2.15. All PHIs should be not-for-profit Mutuals.
Appendix to PS 5.5
Australian Dental Association
Funding Agencies Code of Conduct
In the interest of ensuring that patients have continued access to optimal professional dental care from a dentist of their choice, third party funding agencies including PHIs must:
• Not impose barriers that prevent the dentist and the patient developing treatment strategies which ensure optimal health outcomes
• Respect that the primary contract is between the dentist and the patient and not attempt to influence clinical decisions
• Ensure that the confidentiality of the dentist/patient relationship is respected
• Ensure patient personal information is not used unfairly against the insured
• Ensure that schemes are open to all general dentists using the same rebate scales (i.e., not offer preferential benefits to patients of selected dentists)
• Ensure intelligible, clear, timely and accurate information is available on scope and restrictions of benefits, level of benefit and eligibility
• Not introduce unilateral adverse changes to terms and conditions without mutual agreement of the parties
• Create an environment in which long-term oral health is paramount
• Use the Australian Schedule and Glossary of Dental Services as the authoritative reference for the description of item numbers and services
• Recognise that dentists are entitled to set and vary fees for the treatments they provide
• Not impose an unfunded administrative burden on a practice
• Ensure that comments are not made by the staff of a funding agency to its members about dentists, their fees, or their treatment
• Apply indexation increases to rebates based on practice costs and general economic indicators
• Set premiums fairly and proportionate to actuarial value
• Process claims in a timely and accurate manner, providing clear explanations for alterations in payment levels
• Eliminate lifetime limits on courses of care
• Make use of expert advice from dentists in developing and administering schemes
• Maintain regular liaison with peak professional bodies
• Ensure provider profiling is adjusted to match practice profile and account for variations in severity of conditions treated, patient compliance, practice location and other mitigating factors
• Ensure providers are given meaningful opportunity to review and challenge insurer profiling and are afforded process to remedy incorrect profiles.
• Ensure any review processes adhere to natural justice.

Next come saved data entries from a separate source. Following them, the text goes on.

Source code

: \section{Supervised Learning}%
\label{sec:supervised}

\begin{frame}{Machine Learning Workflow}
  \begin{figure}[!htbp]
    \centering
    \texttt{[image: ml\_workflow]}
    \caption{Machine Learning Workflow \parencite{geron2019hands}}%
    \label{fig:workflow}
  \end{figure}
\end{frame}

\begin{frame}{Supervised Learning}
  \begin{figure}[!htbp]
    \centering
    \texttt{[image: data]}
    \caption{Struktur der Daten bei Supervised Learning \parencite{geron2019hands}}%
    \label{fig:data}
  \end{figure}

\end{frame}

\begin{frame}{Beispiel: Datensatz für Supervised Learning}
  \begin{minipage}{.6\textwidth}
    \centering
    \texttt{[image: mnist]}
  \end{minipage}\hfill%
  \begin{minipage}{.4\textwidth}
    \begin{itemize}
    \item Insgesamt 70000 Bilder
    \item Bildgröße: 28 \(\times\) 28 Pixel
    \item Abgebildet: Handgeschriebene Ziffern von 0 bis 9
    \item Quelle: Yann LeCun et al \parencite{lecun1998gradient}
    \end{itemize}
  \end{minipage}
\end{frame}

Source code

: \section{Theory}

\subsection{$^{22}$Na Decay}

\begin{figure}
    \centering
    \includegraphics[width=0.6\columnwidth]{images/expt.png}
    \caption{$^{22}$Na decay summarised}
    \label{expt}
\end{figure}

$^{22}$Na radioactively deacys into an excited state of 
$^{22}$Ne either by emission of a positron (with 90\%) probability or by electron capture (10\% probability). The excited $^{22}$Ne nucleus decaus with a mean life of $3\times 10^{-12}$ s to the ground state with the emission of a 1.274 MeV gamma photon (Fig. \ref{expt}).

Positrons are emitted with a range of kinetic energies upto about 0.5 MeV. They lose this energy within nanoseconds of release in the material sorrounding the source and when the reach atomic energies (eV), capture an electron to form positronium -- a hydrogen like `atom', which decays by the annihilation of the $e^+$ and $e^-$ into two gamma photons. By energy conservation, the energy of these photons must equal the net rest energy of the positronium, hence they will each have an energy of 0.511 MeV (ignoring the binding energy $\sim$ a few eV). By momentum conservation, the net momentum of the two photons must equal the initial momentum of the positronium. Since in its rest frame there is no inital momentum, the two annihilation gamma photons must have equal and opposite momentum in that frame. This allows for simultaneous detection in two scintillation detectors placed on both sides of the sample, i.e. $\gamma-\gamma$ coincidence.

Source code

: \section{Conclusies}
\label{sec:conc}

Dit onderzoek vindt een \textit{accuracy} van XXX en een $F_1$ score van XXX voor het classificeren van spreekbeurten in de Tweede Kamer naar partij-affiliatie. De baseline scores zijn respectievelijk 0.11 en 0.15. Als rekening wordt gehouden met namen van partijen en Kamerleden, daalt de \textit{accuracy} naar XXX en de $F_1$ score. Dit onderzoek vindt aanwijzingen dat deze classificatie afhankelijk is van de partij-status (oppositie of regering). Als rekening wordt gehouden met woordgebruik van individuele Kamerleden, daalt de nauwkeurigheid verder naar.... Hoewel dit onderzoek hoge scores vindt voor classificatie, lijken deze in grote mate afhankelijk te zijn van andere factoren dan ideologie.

Adopted by ADA Federal Council via electronic ballot, February 13, 2004.
Adoption ratified by ADA Federal Council, April 22/23, 2004.
Amended by ADA Federal Council, April 10/11, 2008.
Amended by ADA Federal Council, November 13/14, 2008.
Amended by ADA Federal Council, November 17/18, 2011.
Amended by ADA Federal Council, November 13/14, 2014.
Amended by ADA Federal Council, August 27/28, 2015.
Amended by ADA Federal Council, April 6/7, 2017.
Editorial amendment approved by CPC Jul 5/6, 2018.
Amended by ADA Federal Council, November 20,2020.
Amended by ADA Federal Council, April 23, 2021.